In the late 1970s, a Canadian company called Marline Uranium started looking for uranium up and down the East Coast. There are uranium mines in the American West and the Canadian province of Saskatchewan. Marline, though, had some theories that the geology of the East Coast might turn up some uranium deposits. Indeed, there were small deposits found in the 1950s near Jim Thorpe, Pennsylvania, and Sussex County, New Jersey. Then in the spring of 1979, Marline geologists were driving along the backroads of Southside Virginia, tracing the outlines of a Triassic Period basin, when suddenly their detectors went nuts.
The New Republic says what they found may be one of the ten richest uranium deposits in the world. They also found it in the same year as the accident at the Three Mile Island nuclear reactor. Three years later, then-Gov. Charles Robb signed a moratorium on mining uranium in Virginia and the ban remains in place. After decades of trying to get the state to drop the ban, Virginia Uranium, Inc. decided in 2015 to sue. Lower courts have repeatedly dismissed the case, and now that’s what on appeal to the U.S. Supreme Court.
Uranium advocates say uranium can be mined safely; opponents say it can’t. That’s not a question we’ll resolve here today. But we can, at least, dispel some misconceptions. The uranium under Cole’s Hill is not like glow-in-the-dark seams of coal that can be hacked out with a pick-axe. It’s microscopic bits of uranium embedded in other rocks. Once mined, the uranium would need to be processed out and distilled into something purer to be sold, either for fuel in nuclear plants or radiation therapy at cancer treatment centers. To proponents, that processing is a sign of how safe the stuff is; to opponents, who warn of radioactive waste, it’s just the opposite.
In any case, the original explorers went out of business without ever mining Cole’s Hill. Before Marline Uranium closed in the early 1990s, the company donated its core drillings to the Virginia Museum of Natural History —a gift to science. It was either that or dump the rocks out. “Core drillings” does not sufficiently convey the size of this gift. These are more than 7,000 boxes of rocks, some 35 tons worth, from hundreds of feet beneath the surface. Beard says scientists come from all over the world to study them. They’ve generated a half dozen scientific papers, perhaps 20 presentations at academic conferences and a least one doctoral dissertation.
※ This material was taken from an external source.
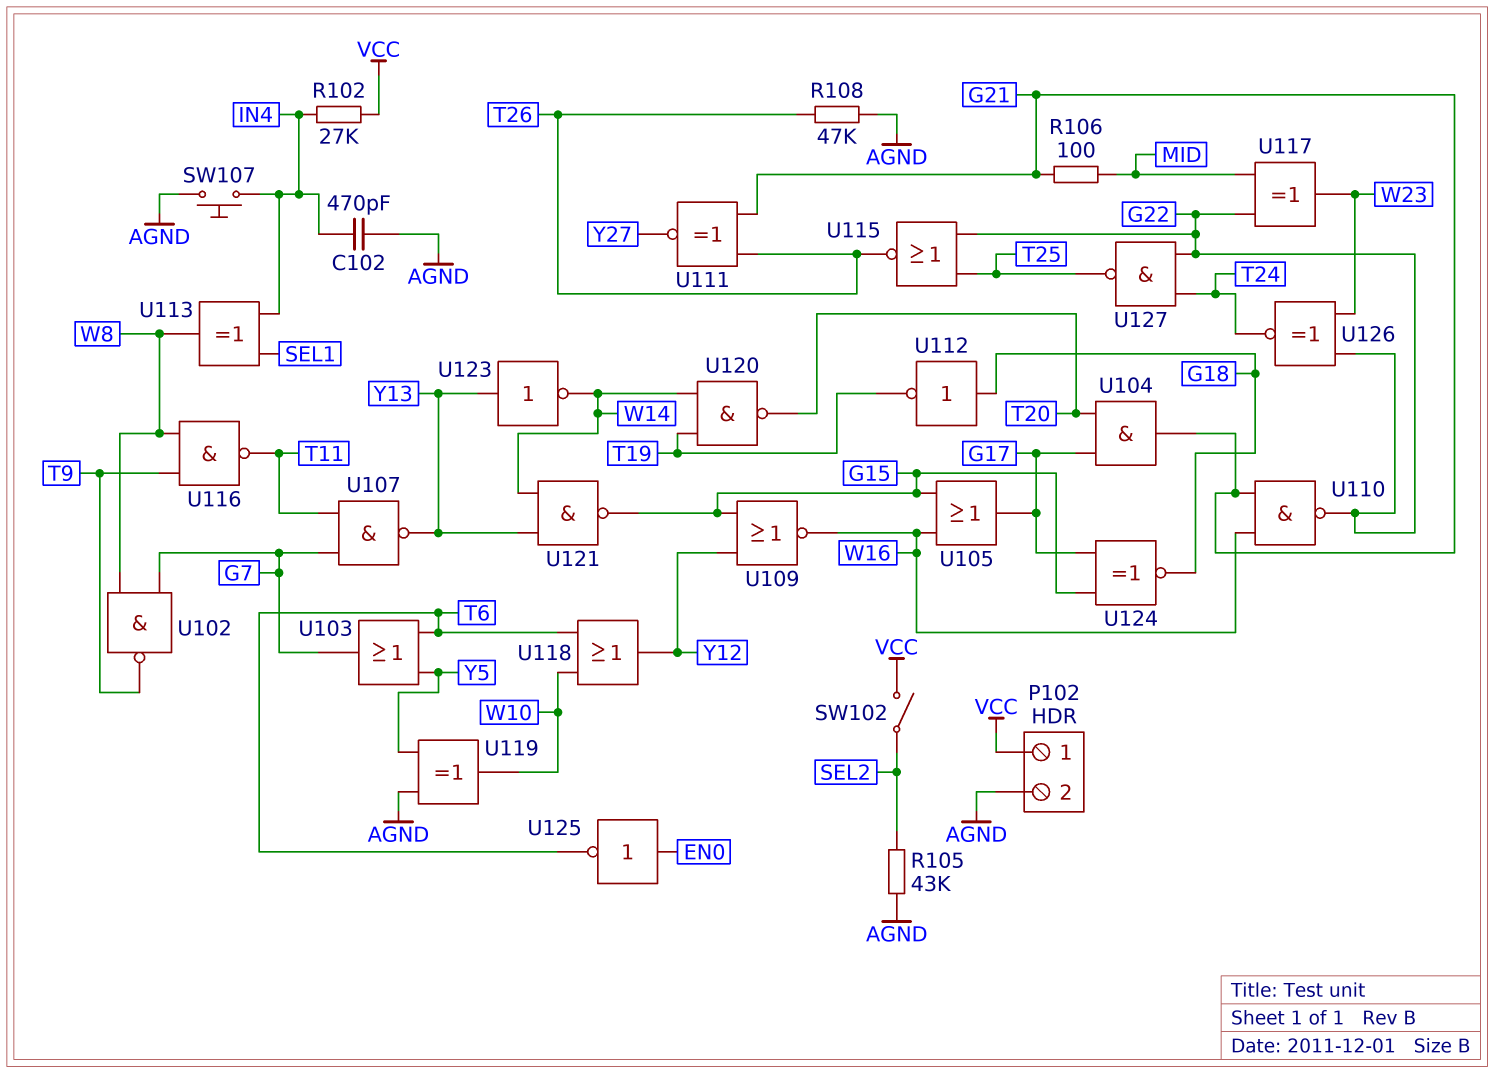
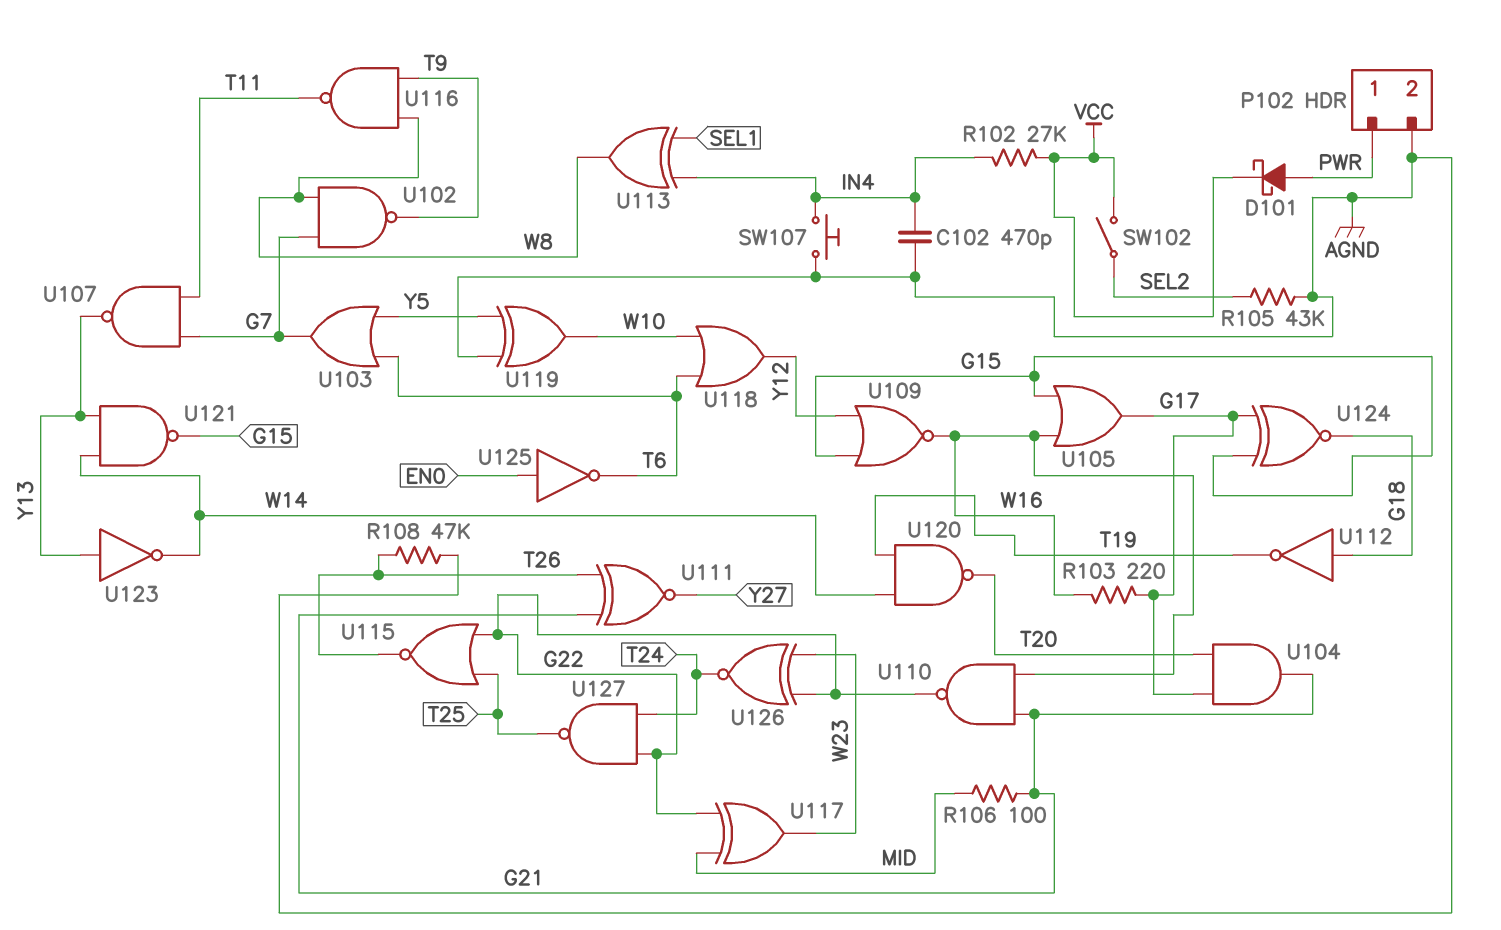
D101: none -> schottky (A PWR, K VCC)
P102 pin 1: VCC -> PWR
R103: none -> 220 (G17, W16)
Beard says it’s the only core sample in the world that bores through one of the major Pangaea break-up faults. “Uranium is a fun and interesting problem but this documents the break-up of the super-continent in a way that is not documented anywhere else.”
For years to come, scientists will continue to troop to Southside Virginia to study those rocks no matter what the Supreme Court decides.